CableTel's basic "telephone plus" package offers line rental and eight channels for a monthly charge of £7.39 which it says is cheaper than the cost of BT's monthly telephone line rental.

CableTel also claims that its telephone service will offer savings of up to 20 per cent, while off peak local calls to other CableTel subscribers will cost a flat rate of less than 2p for unlimited talking time.

Mr Lamont believes that eventually "at least 40 per cent" of people in the North will have a CableTel phone line and that as the number of subscribers grows the cost of calls within the company's network will fall.

BT is the company's main competitor and Mr Lamont claims that the telecommunications giant has already begun to call customers in areas where CableTel is constructing its network to check if they are satisfied with the existing service and to persuade them to stay with BT. But the CableTel managing director is confident that he can take substantial business away from BT despite more aggressive marketing by the larger company in recent weeks.

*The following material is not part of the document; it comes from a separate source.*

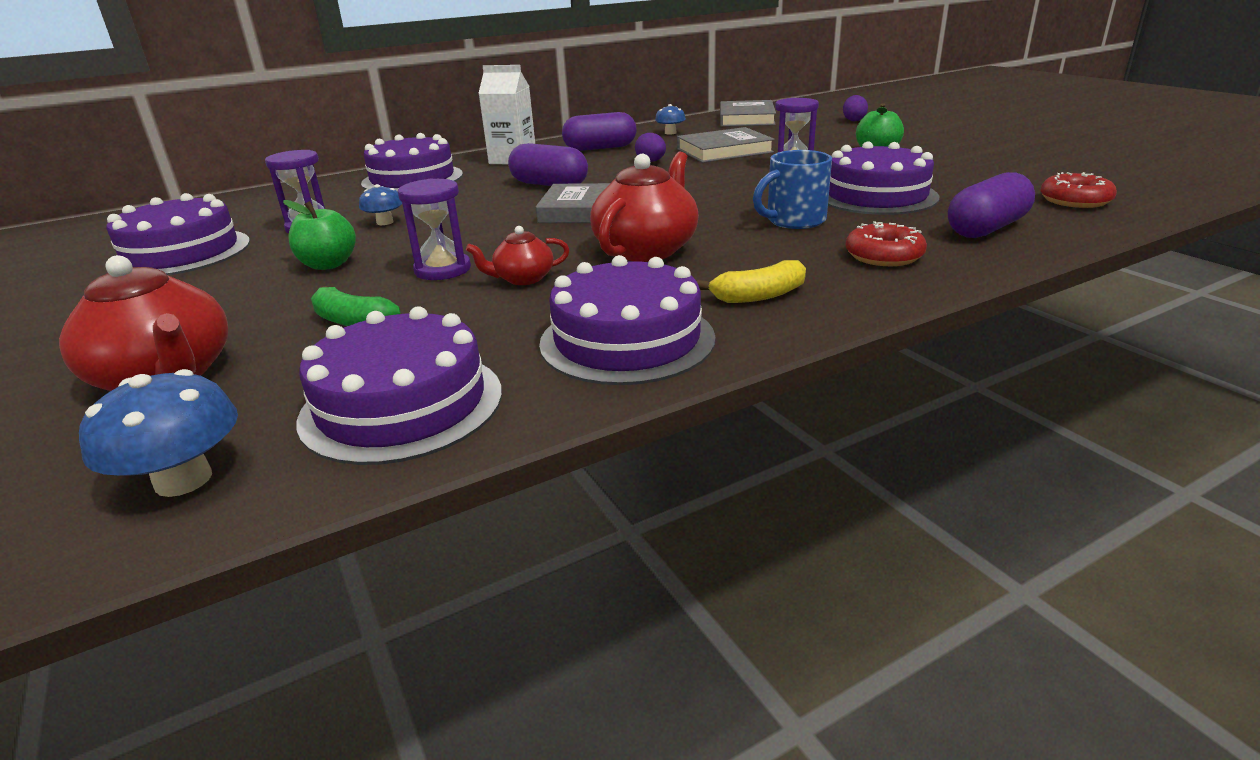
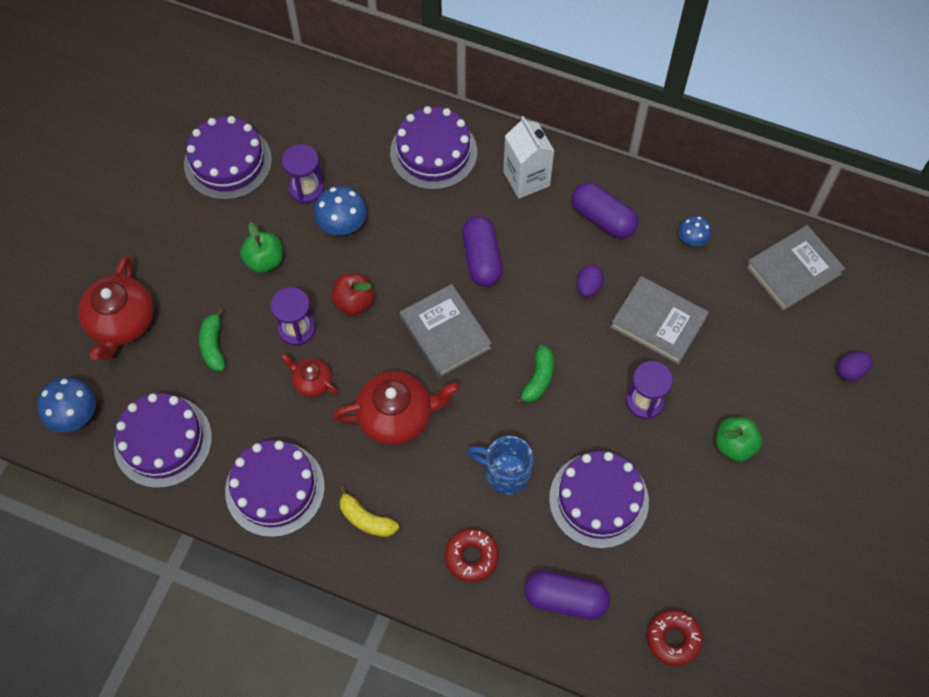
camera: 50 degrees right, 35 degrees up
blue mushroom [359,184,402,225] -> blue mushroom [314,186,367,235], size x1.63
none -> red apple [331,273,374,315]
none -> green banana [514,345,554,405]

"Customers aren't stupid ... you don't hear from them (BT) for 10 years or maybe even 30 years and then suddenly when a competitor appears you get a call," claims Mr Lamont.

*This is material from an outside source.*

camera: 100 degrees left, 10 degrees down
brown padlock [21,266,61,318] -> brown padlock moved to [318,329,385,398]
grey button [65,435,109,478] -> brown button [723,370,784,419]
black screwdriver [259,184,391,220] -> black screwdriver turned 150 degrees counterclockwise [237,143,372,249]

Telephony is a key area of the company's business and income from phone users coupled with future information services such as home shopping, and home banking is likely to far outweigh that from cable TV. "It would be very difficult to justify a £300 million investment just to bring cable TV to Northern Ireland," he added.

Unlike many cable companies, corporate customers are a crucial market for CableTel, as the company is pitching its high-speed cable telephone network directly the Northern Ireland business community.

"Business customers are our key focus," according to Mr Lamont. He claims that the corporate response so far in south and west Belfast "has been phenomenal" particularly from small firms.

During the initial phase of construction in Belfast, CableTel has decided to "speculatively build" into a number of industrial estates because it believes it can win the business to justify the construction. "Normally companies cable area by area and if you happen to pass a business then well and good, but we are actively going after the business market." The rationale is simple. "Last week we signed a very large customer... it would take us 500 domestic customers to match that one order."

CableTel has developed separate tariff structures for both small and large business customers which offer volume discounts of between 10 and 22 per cent. The company is also offering a specific package aimed at large corporates who transfer large amounts of data between separate sites.

In the Republic, the business community benefited greatly when Telecom Eireann moved to a digital network before many other European countries. Mr Lamont argues that CableTel's creation of a broadband fibre-optic network will have a similar impact in the North.

"It will make Northern Ireland a very attractive investment location the IDB is very interested in the competitive advantage that such a network will bring".